Como guía para la contemplación de este misterio, se nos ofrece un breve pasaje del evangelio de Juan en el que se nombra a Jesús-Hijo, al Espíritu y al Padre. Es decir, se menciona a las tres personas divinas.
Como siempre, esta lectura evangélica puede leerse enfatizando uno u otro aspecto, según el momento que vive cada uno o la comunidad a la que pertenecemos, ya que la Palabra de Dios es viva y eficaz, precisamente porque en ella nos habla Jesús, que, por medio de su Espíritu, nos comunica el amor del Padre.
Por mi parte, quisiera detenerme en la promesa que Jesús nos hace de conducirnos hacia la verdad plena:
«Tendría que deciros muchas más cosas, pero no podréis entenderlas ahora. Cuando venga el Espíritu de la verdad, os iluminará para que podáis entender la verdad completa. El no hablará por su cuenta, sino que dirá únicamente lo que ha oído, y os anunciará las cosas venideras. El me glorificará, porque todo lo que os dé a conocer, lo recibirá de mí. Todo lo que tiene el Padre es mío también; por eso os he dicho que todo lo que el Espíritu os dé a conocer, lo recibirá de mí” (Jn 16, 12-15).
La historia humana no se ha acabado con la vida de Jesús. La creación continúa «creándose», el amor del Padre sigue actualizándose con cada ser humano y con cada generación; y la enseñanza de Jesús sigue germinando como una semilla cuya vitalidad sigue fuerte por la acción del Espíritu, que lo comparte todo con el Padre y con el Hijo.
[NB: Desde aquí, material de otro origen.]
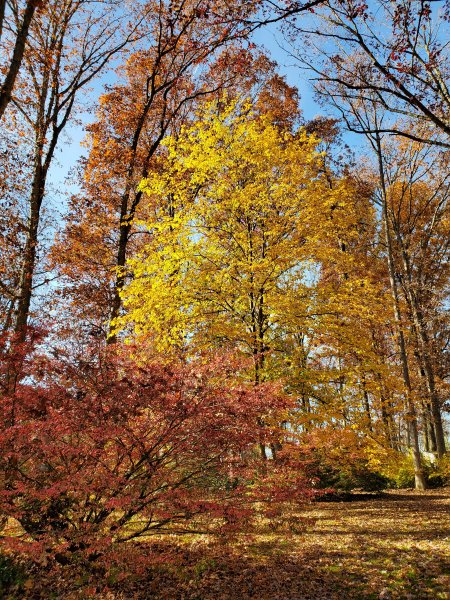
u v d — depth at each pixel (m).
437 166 20.03
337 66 9.20
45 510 5.09
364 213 19.62
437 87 8.62
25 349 5.30
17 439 5.02
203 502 5.06
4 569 5.17
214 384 5.76
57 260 16.17
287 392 9.43
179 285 9.91
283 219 10.25
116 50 13.73
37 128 12.57
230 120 10.95
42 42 12.50
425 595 4.77
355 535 7.77
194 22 12.34
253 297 10.18
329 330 9.91
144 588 5.36
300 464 6.15
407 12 7.16
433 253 23.02
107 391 5.15
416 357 19.72
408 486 16.56
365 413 9.66
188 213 10.27
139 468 5.45
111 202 15.74
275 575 5.75
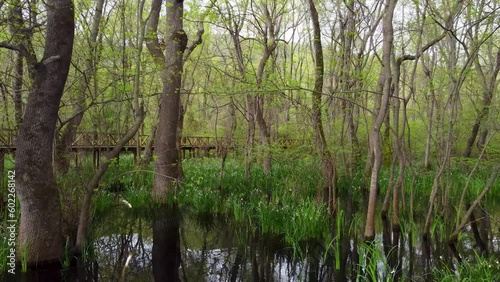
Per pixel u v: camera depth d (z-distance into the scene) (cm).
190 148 2170
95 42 716
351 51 1076
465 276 544
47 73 554
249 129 1267
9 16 536
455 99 821
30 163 567
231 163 1534
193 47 1116
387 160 1558
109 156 670
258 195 1042
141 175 1285
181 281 627
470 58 750
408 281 594
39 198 577
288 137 1670
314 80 995
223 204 1017
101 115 953
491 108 908
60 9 553
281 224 807
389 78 704
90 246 729
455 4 813
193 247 800
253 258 726
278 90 730
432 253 721
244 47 1459
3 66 859
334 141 1116
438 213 927
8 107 877
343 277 618
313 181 1115
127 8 874
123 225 952
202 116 1944
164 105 1100
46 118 566
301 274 645
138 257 741
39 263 581
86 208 666
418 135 1508
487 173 1277
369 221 773
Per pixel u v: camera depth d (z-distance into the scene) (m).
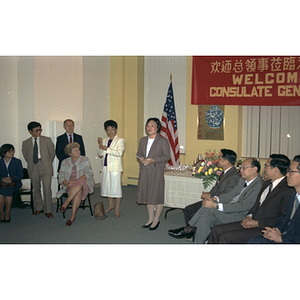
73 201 4.83
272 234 2.55
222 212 3.23
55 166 6.36
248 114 7.11
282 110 6.77
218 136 7.33
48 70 6.32
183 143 7.78
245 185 3.33
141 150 4.47
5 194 4.85
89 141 7.58
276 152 6.87
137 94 8.01
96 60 7.68
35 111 6.09
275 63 6.33
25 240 4.06
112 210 5.65
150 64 8.02
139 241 4.02
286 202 2.69
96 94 7.73
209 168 4.51
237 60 6.66
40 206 5.36
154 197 4.37
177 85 7.75
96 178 7.83
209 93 6.97
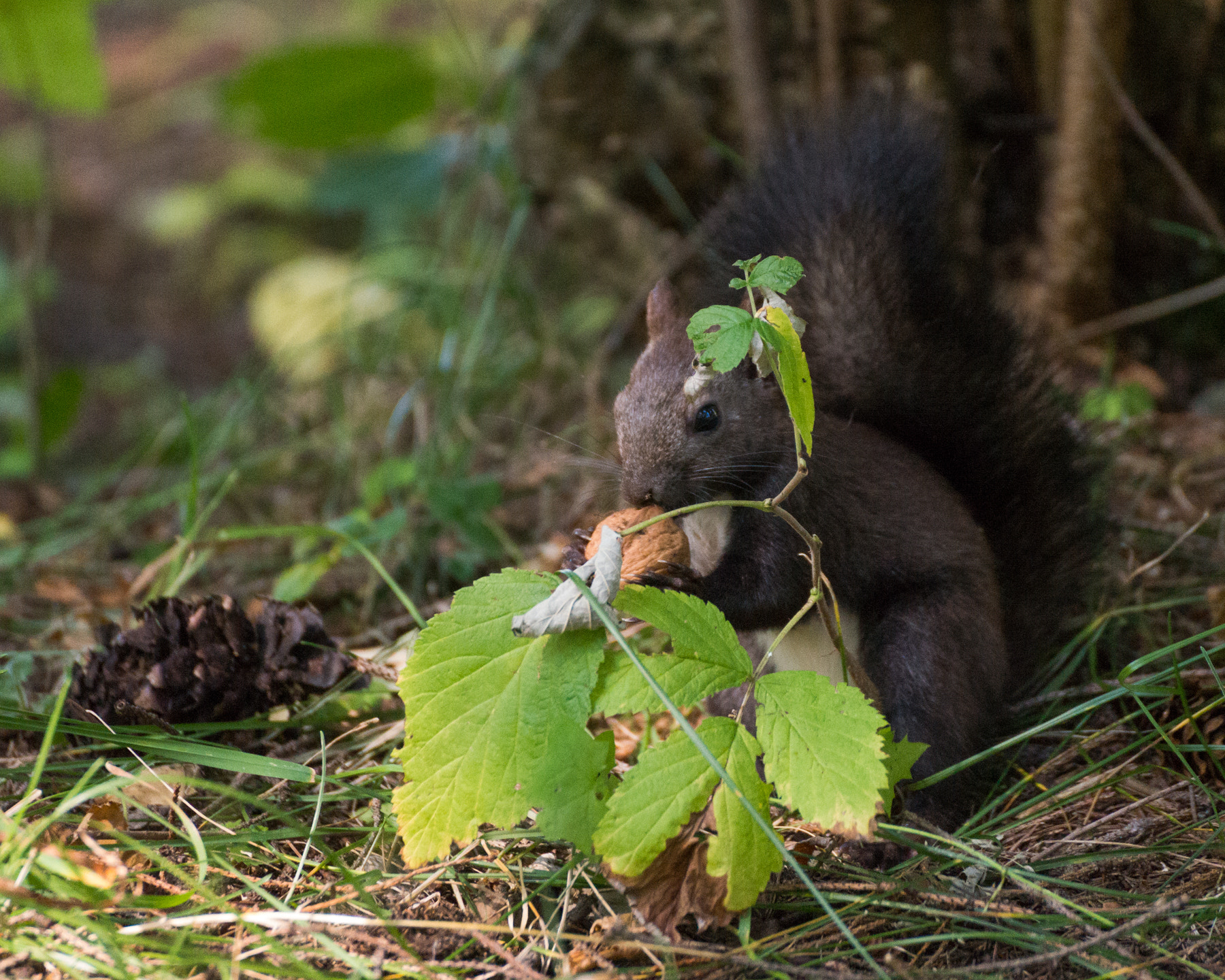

En el Libro de los Hechos de los Apóstoles podemos comprobar cómo los discípulos, que habían vivido pocos años antes con Jesús, no tenían todos los problemas resueltos de antemano, sino que debían discernir continuamente qué hacer y cómo hacerlo. Cuando las viudas griegas se quejaron por falta de atención, los discípulos «inventaron» los diáconos o servidores de los pobres. Cuando los gentiles empezaron a querer entrar en masa en la Iglesia, que era judía, tuvieron que discernir y decidir, «ellos y el Espíritu Santo», qué hacer.
Así el Espíritu les iba conduciendo -en libertad, responsabilidad y creatividad- a la «verdad plena», que no es una verdad monolítica, aprendida de una vez para siempre, sino la verdad del amor de Dios que va respondiendo a cada situación y circunstancia.
Desde entonces son muchos los creyentes que hacen experiencia de esta presencia del Espíritu. Hace unos días una religiosa de 90 años me contaba el origen de su vocación. Pocos meses antes de casarse, en el momento de la comunión, experimentó una presencia del Espíritu tal que tuvo claro que su vocación no era la vida casada sino la vida religiosa, que ese era el camino que el Padre le preparaba para ser feliz, para amar y ser amada… Siguió esa inspiración y encontró la plenitud de su vida.
Estoy seguro que el Espíritu nos habla a todos y a todas en este momento de nuestra vida. Lo hace a través de la Palabra, de una celebración, de un encuentro. Pero sobre todo lo hace desde el santuario de nuestra conciencia personal, donde nos habla el «maestro interior», si sabemos guardar silencio, evitar los ruidos y abrirnos a esta presencia. Ojalá todos nosotros sepamos buscar esos espacios de interioridad, en los que escuchar la suave brisa del Espíritu, que nos conduce a la verdad plena.